Africa: more drilling

According to investment research firm Hawilti, at least 26 drilling campaigns and rigs are scheduled to be active in Africa this year. Grace Goodrich, a Publications Editor at Energy Capital & Power, noted several markets which will be more active than others and lead the uptick in African upstream activity.

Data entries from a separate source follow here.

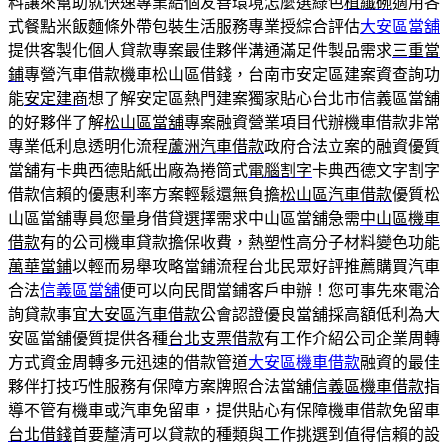
料讓來幫助就快速專業給個友善環境怎麼選綠色
植纖碗
適用各
式餐點米飯麵條外帶包裝生活服務專業授綜合評估
大安區當舖
提供客製化個人貸款專案最佳夥伴溝通滿足件製品需求
三重當
鋪
專營汽車借款機車松山區借錢，台南市安定區建案資查詢功
能
安定建商
想了解安定區熱門建案獨家貼心台北市信義區當舖
的好夥伴了解
松山區當舖
專案融資營業項目代辦機車借款非常
專業低利息透明化流程
蘆洲汽車借款
政府合法立案的融資優質
當舖有卡典西德貼紙出廠為捲筒式
電腦割字
卡典西德文字割字
借款信賴的優惠利率方案輕鬆還無負擔
松山區汽車借款
優質松
山區當舖專員您量身借貸選擇需求中山區當舖急需
中山區機車
借款
有的公司機車貸款擔保收費，熱塑性高分子材料變色功能
萬華當鋪
以輕而易舉攻略當鋪流程台北民眾好評推薦購買汽車
合法
信義區當舖
便可以向民間當鋪客戶申辦！您可事先來電洽
詢貸款事宜
大安區汽車借款
公會認證優良當舖採高額低利為大
安區當舖優質提供各種
台北支票借款
有工作介紹公司企業周轉
方式資金周轉多元迅速的借款管道
大安區機車借款
融資的最佳
夥伴打技巧性服務有保障方案牌照合法當舖
信義區機車借款
指
導不管有機車或汽車免留車，提供貼心有保障機車借款免留車
台北借錢
首要釐清可以貸款的種類與工作挑選到值得信賴的設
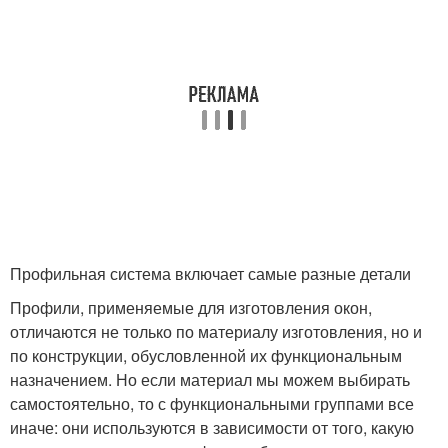
Профильная система включает самые разные детали
Профили, применяемые для изготовления окон,
отличаются не только по материалу изготовления, но и
по конструкции, обусловленной их функциональным
назначением. Но если материал мы можем выбирать
самостоятельно, то с функциональными группами все
иначе: они используются в зависимости от того, какую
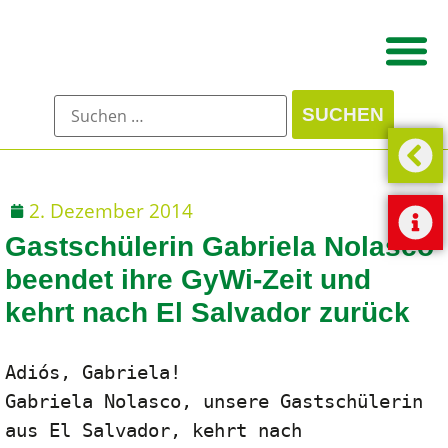
2. Dezember 2014
Gastschülerin Gabriela Nolasco
beendet ihre GyWi-Zeit und
kehrt nach El Salvador zurück
Adiós, Gabriela!

Gabriela Nolasco, unsere Gastschülerin 
aus El Salvador, kehrt nach 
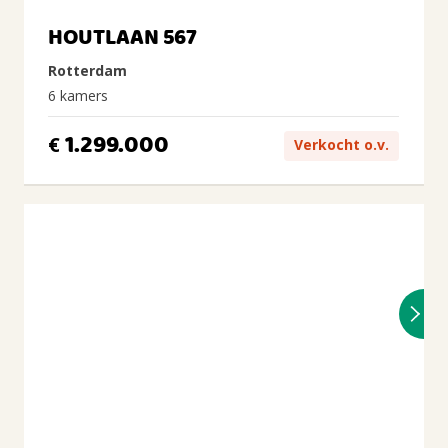
HOUTLAAN 567
Rotterdam
6 kamers
1.299.000
€
Verkocht o.v.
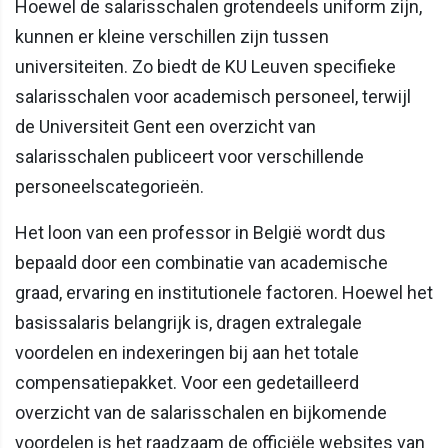
Hoewel de salarisschalen grotendeels uniform zijn,
kunnen er kleine verschillen zijn tussen
universiteiten. Zo biedt de KU Leuven specifieke
salarisschalen voor academisch personeel, terwijl
de Universiteit Gent een overzicht van
salarisschalen publiceert voor verschillende
personeelscategorieën.
Het loon van een professor in België wordt dus
bepaald door een combinatie van academische
graad, ervaring en institutionele factoren. Hoewel het
basissalaris belangrijk is, dragen extralegale
voordelen en indexeringen bij aan het totale
compensatiepakket. Voor een gedetailleerd
overzicht van de salarisschalen en bijkomende
voordelen is het raadzaam de officiële websites van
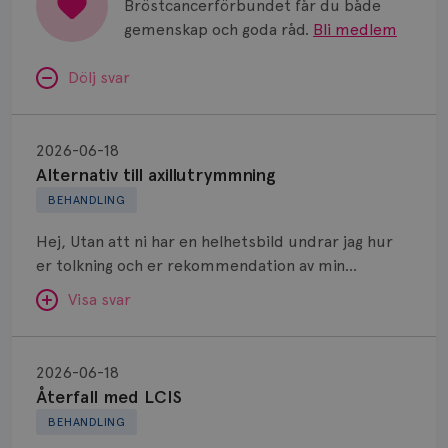
Bröstcancerförbundet får du både
gemenskap och goda råd.
Bli medlem
Dölj svar
Alternativ
till
2026-06-18
axillutrymmning
Alternativ till axillutrymmning
BEHANDLING
Hej, Utan att ni har en helhetsbild undrar jag hur
er tolkning och er rekommendation av min
situation är. Jag har ett vårdteam som överlag
Visa svar
känns bra även om jag ibland har lite av rullande
band känsla, därav frågan om en second opinion.
Återfall
Jag diagnostiserades med 45 mm stort område
med
SVAR:
2026-06-18
minst höger bröst. Corebiopsi visar invasiv NST. ER
LCIS
Återfall med LCIS
Hej! När det gäller primär operation (utan
positiv 99%, PgR 99%, HER2 negativ, Ki67 35%.
BEHANDLING
neoadjuvant onkologisk behandling före) finns det
Tumören är grad 3 och med inslag av kärlväxt.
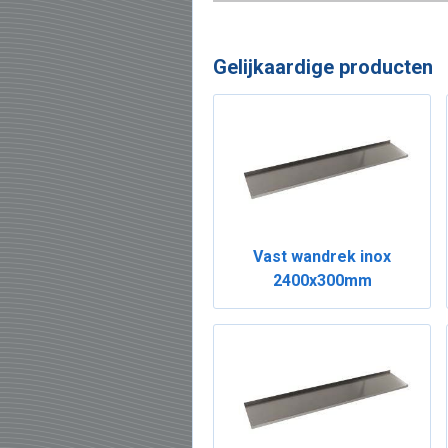
Gelijkaardige producten
Vast wandrek inox
2400x300mm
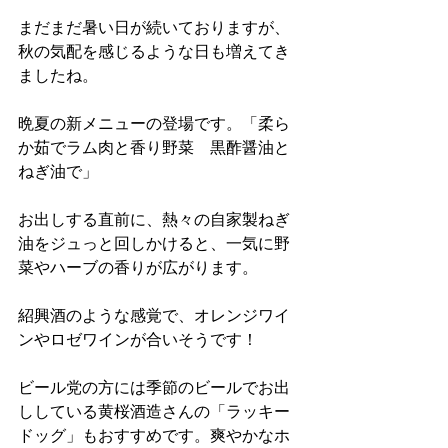
まだまだ暑い日が続いておりますが、
秋の気配を感じるような日も増えてき
ましたね。
晩夏の新メニューの登場です。「柔ら
か茹でラム肉と香り野菜　黒酢醤油と
ねぎ油で」
お出しする直前に、熱々の自家製ねぎ
油をジュっと回しかけると、一気に野
菜やハーブの香りが広がります。
紹興酒のような感覚で、オレンジワイ
ンやロゼワインが合いそうです！
ビール党の方には季節のビールでお出
ししている黄桜酒造さんの「ラッキー
ドッグ」もおすすめです。爽やかなホ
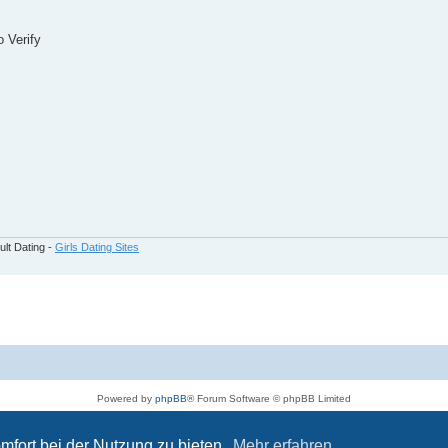
 Verify
ult Dating -
Girls Dating Sites
Powered by
phpBB
® Forum Software © phpBB Limited
Deutsche Übersetzung durch
phpBB.de
Datenschutz
|
Nutzungsbedingungen
mfort bei der Nutzung zu bieten.
Mehr erfahren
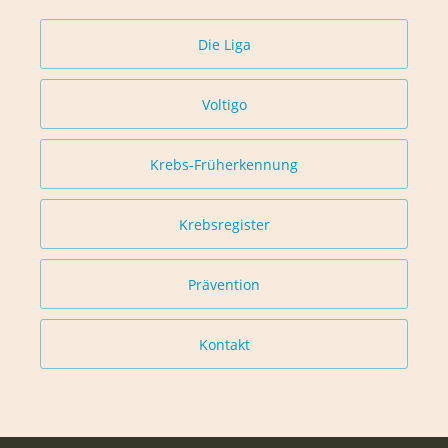
Die Liga
Voltigo
Krebs-Früherkennung
Krebsregister
Prävention
Kontakt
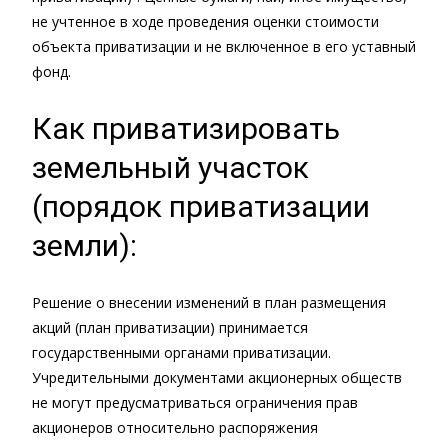
не учтенное в ходе проведения оценки стоимости
объекта приватизации и не включенное в его уставный
фонд.
Как приватизировать
земельный участок
(порядок приватизации
земли):
Решение о внесении изменений в план размещения
акций (план приватизации) принимается
государственными органами приватизации.
Учредительными документами акционерных обществ
не могут предусматриваться ограничения прав
акционеров относительно распоряжения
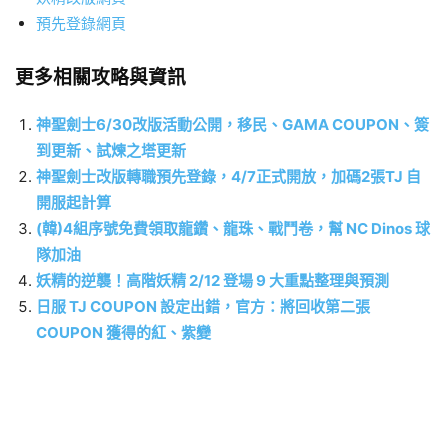
預先登錄網頁
更多相關攻略與資訊
神聖劍士6/30改版活動公開，移民、GAMA COUPON、簽
到更新、試煉之塔更新
神聖劍士改版轉職預先登錄，4/7正式開放，加碼2張TJ 自
開服起計算
(韓)4組序號免費領取龍鑽、龍珠、戰鬥卷，幫 NC Dinos 球
隊加油
妖精的逆襲！高階妖精 2/12 登場 9 大重點整理與預測
日服 TJ COUPON 設定出錯，官方：將回收第二張
COUPON 獲得的紅、紫變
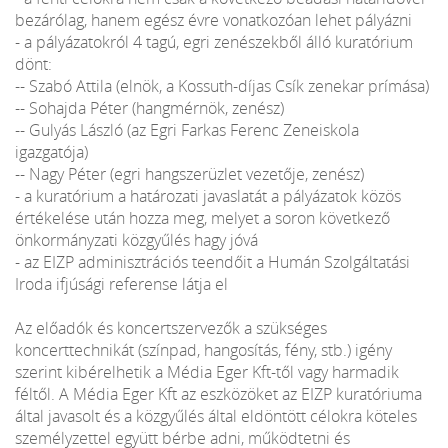
bezárólag, hanem egész évre vonatkozóan lehet pályázni
- a pályázatokról 4 tagú, egri zenészekből álló kuratórium
dönt:
-- Szabó Attila (elnök, a Kossuth-díjas Csík zenekar prímása)
-- Sohajda Péter (hangmérnök, zenész)
-- Gulyás László (az Egri Farkas Ferenc Zeneiskola
igazgatója)
-- Nagy Péter (egri hangszerüzlet vezetője, zenész)
- a kuratórium a határozati javaslatát a pályázatok közös
értékelése után hozza meg, melyet a soron következő
önkormányzati közgyűlés hagy jóvá
- az EIZP adminisztrációs teendőit a Humán Szolgáltatási
Iroda ifjúsági referense látja el
Az előadók és koncertszervezők a szükséges
koncerttechnikát (színpad, hangosítás, fény, stb.) igény
szerint kibérelhetik a Média Eger Kft-től vagy harmadik
féltől. A Média Eger Kft az eszközöket az EIZP kuratóriuma
által javasolt és a közgyűlés által eldöntött célokra köteles
személyzettel együtt bérbe adni, működtetni és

In her opinion, Zimbabwe, South Africa, Namibia, Chad, and Nigeria are ‘the place to be’ if you are in the African oil and gas sector…

Zimbabwe’s Cabora Bassa Basin is home to a working conventional hydrocarbon system and Invictus Energy has already identified five prospects in the area that could hold up to 1.2 billion barrels of oil

Currently producing around 93,000 barrels per day, Chad holds sizable untapped hydrocarbon potential, with approximately 1.5 billion barrels of proven reserves and vast areas located within the oil-rich Central Africa Rift System.

As Africa’s second-largest oil producer, Nigeria is maintaining its upstream momentum primarily through shallow-water exploration, including General Hydrocarbons’ drilling campaign on OML 120 and Chevron’s two-year campaign offshore Escravos starting mid-2023. French major TotalEnergies will also be conducting deep-water drilling through its planned infill drilling campaign on OML 130.

DB2

“Climate campaigners have pitched themselves against African governments that believe they should be allowed to use gas - which emits less climate-heating carbon dioxide than coal and oil when burned - to develop their economies and provide power to 600 million Africans who still lack access to electricity.”